Frédéric Chaslin Plays Beethoven's First with Jerusalem Symphony Orchestra, iPad Turns Pages
An interesting development from Jerusalem. At the season-opening concert of the Jerusalem Symphony Orchestra on October 31, the band's music director, Frédéric Chaslin, started the proceedings at the piano to play Beethoven (under conductor Amos Boasson) and brandished an object not that often seen on the stage of Henry Crown Hall--an iPad.
iPad page-turners are not, in themselves, entirely new. But, as Chaslin explained while gingerly placing the tablet on the piano's music stand before the Piano Concerto No. 1 in C major, Op. 15, this one was different.

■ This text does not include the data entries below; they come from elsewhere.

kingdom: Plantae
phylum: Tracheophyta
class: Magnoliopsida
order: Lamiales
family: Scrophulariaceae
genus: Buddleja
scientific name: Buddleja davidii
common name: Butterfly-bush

That stand held an app hot-off-the-press from an Israeli start-up (he didn't say which one, nor the name of the app) which would actually listen to the music and know when to turn the pages, unaided. Other digi-turners tend to use foot pedals or other devices that allow the musician to direct them.
Chaslin seemed slightly nervous about it all, but in a good-humored way. "Tonight is an experiment," he said, adding with a smile, "If you see me touch the screen while I'm playing, you'll know it has gone wrong."

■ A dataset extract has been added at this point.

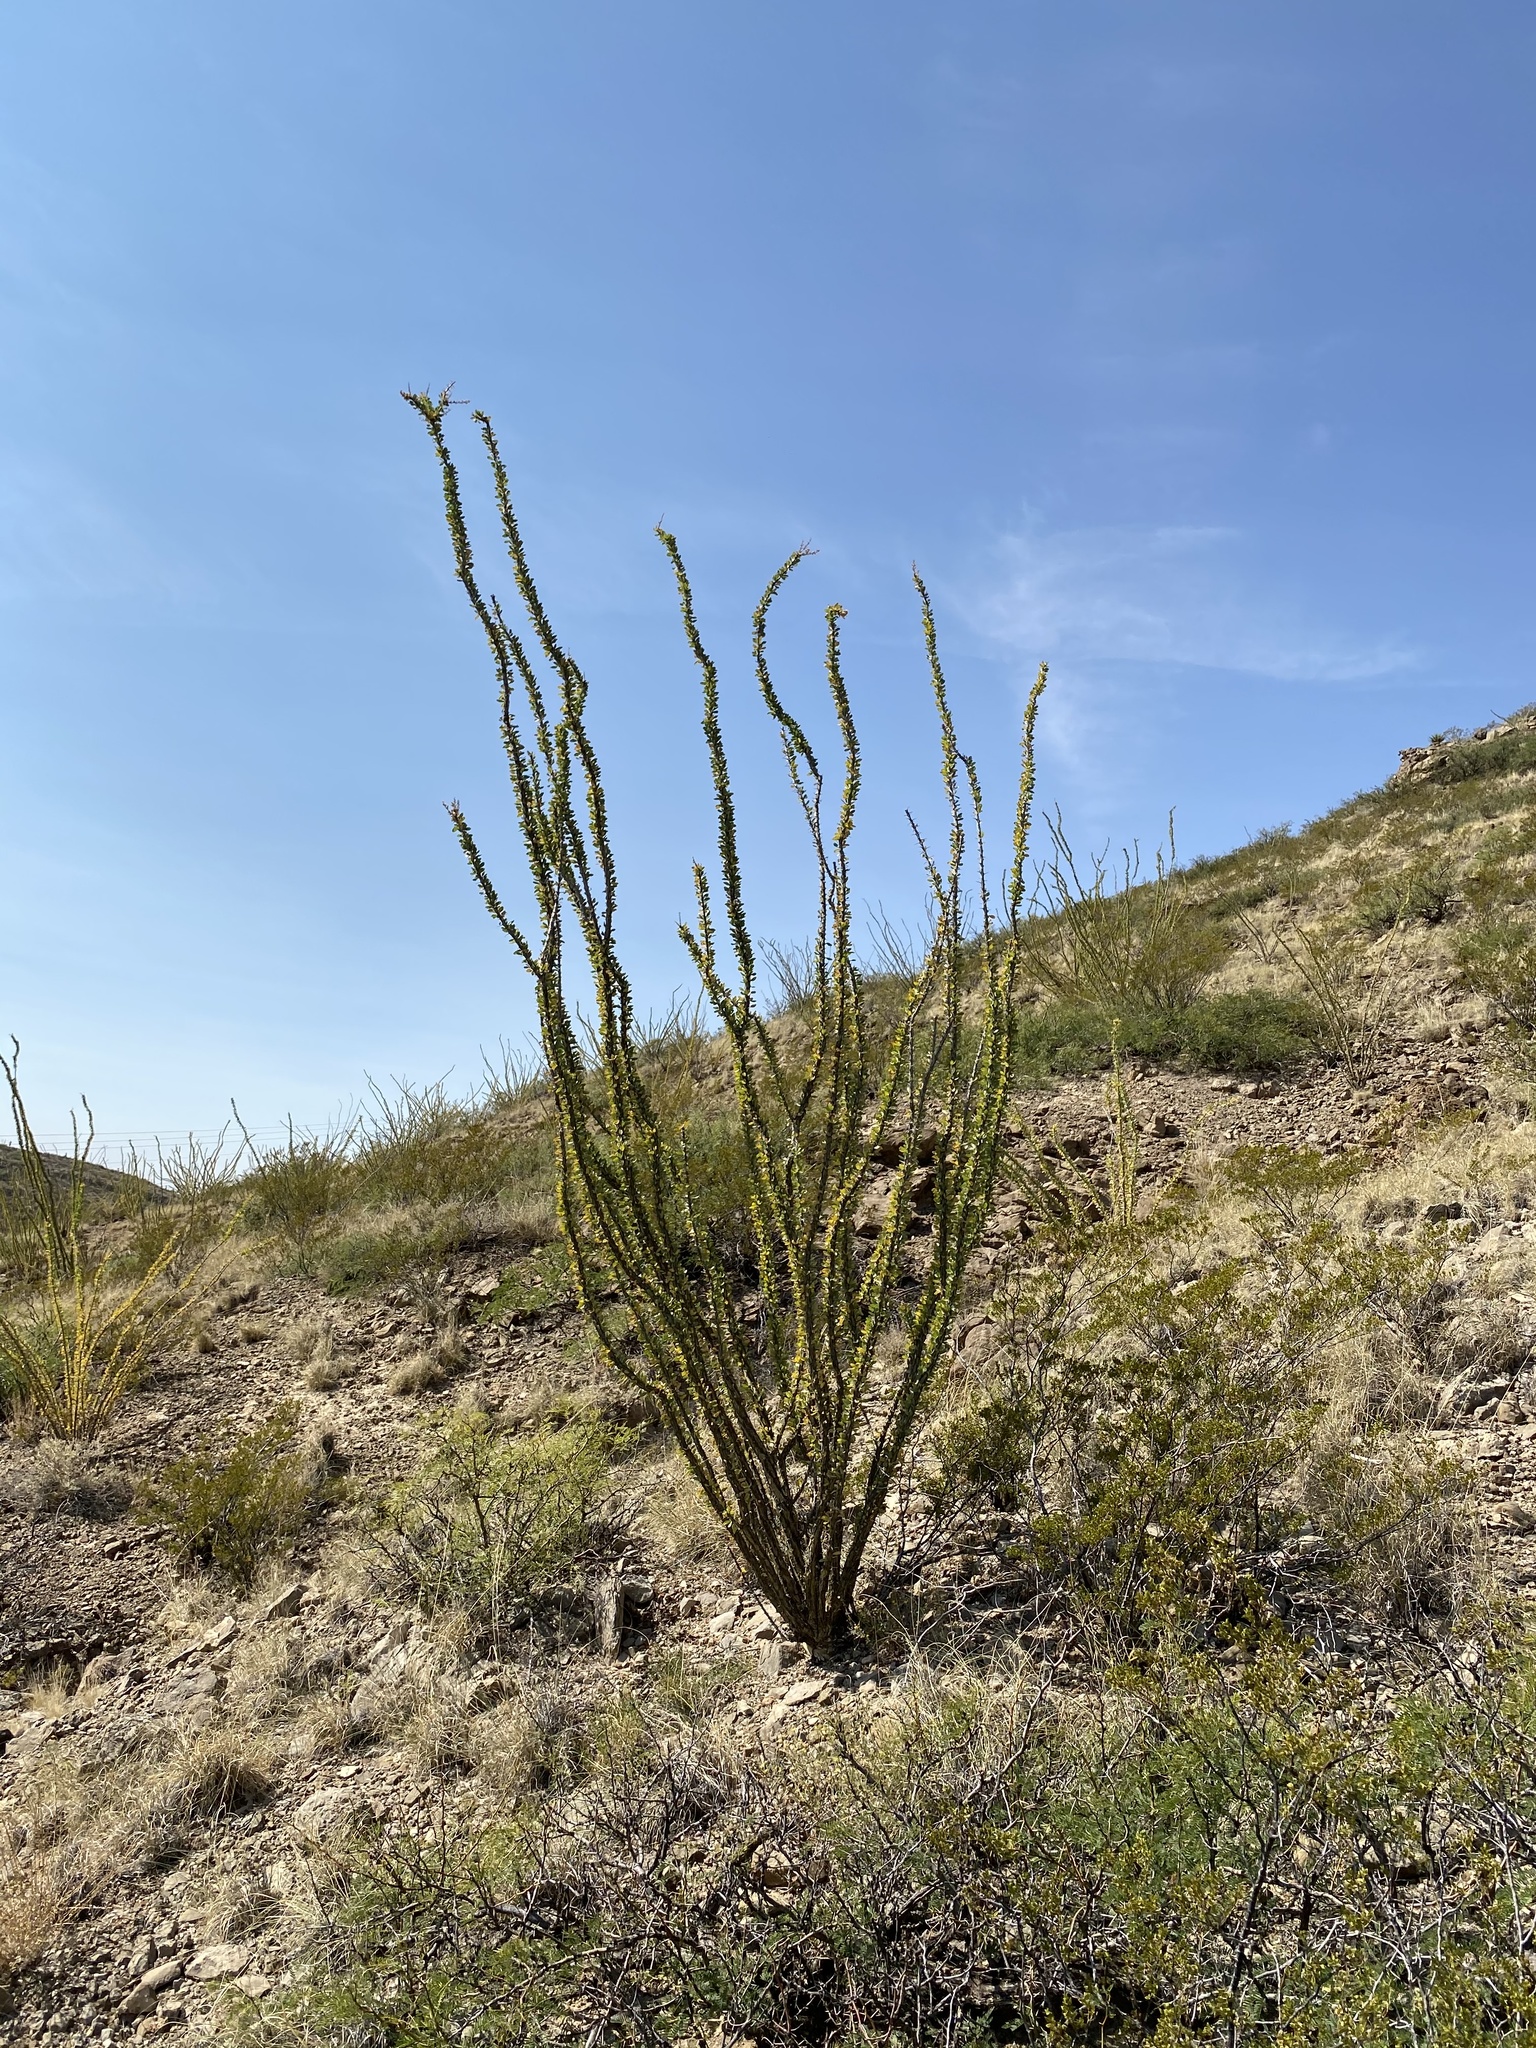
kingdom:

In fact, it hardly ever did go wrong. I detected perhaps two spots where he had to help the device by drawing his finger across the display. Otherwise, Chaslin was able to play Beethoven's concerto even at high speed, and it seemed to keep up.
So, a benchmark moment for a new generation of digital page turners? Could be. Either way, it's good to see two great traditions in Israel combining--highly polished orchestral music and high-tech start-ups.